MSZ nadal apeluje o niewyjeżdżanie do Egiptu; w związku z malejącą liczbą Polaków w tym kraju, wycofuje konsuli z kurortów. Resort zmienił jednak rekomendację w sprawie Tunezji - teraz ocenia, że w miejscowościach nadmorskich jest bezpiecznie i można tam wypoczywać.
- Nowe demonstracje, według wielu źródeł największe w całej fali protestów, a także informacje o przynajmniej jednej nowej ofierze śmiertelnej oraz zapowiadane kolejne manifestacje, być może niepokoje - to wszystko potwierdza, że nasz apel, aby powstrzymywać się od wyjazdów do Egiptu, jest aktualny - powiedział rzecznik MSZ.
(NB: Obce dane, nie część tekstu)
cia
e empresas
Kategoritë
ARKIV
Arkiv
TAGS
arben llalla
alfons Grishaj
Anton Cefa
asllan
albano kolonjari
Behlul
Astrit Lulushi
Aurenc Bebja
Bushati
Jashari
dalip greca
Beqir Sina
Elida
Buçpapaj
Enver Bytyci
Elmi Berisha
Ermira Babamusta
Marcin Bosacki poinformował, że w związku z malejącą liczbą naszych turystów w kurortach w Egipcie, a także dlatego, że jest tam spokojnie, MSZ wycofuje w środę specjalnie wysłanych konsulów z Hurghady, Sharm-el Sheikh i Marsa Alam. Rzecznik zaznaczył, że od trzech dni na specjalną infolinię nie wpłynęły nowe prośby o interwencje konsulów.
Ministerstwo zmieniło również swoją rekomendację dotyczącą podróży do Tunezji. - Uważamy, że ustały już przyczyny, dla których odradzaliśmy podróże do tego kraju. W tej chwili w miejscowościach nadmorskich, w kurortach, jest na tyle bezpiecznie, że można tam wypoczywać - oświadczył rzecznik. Zaapelował, aby powstrzymać się jednak od wyjazdów do większych miast w tym kraju.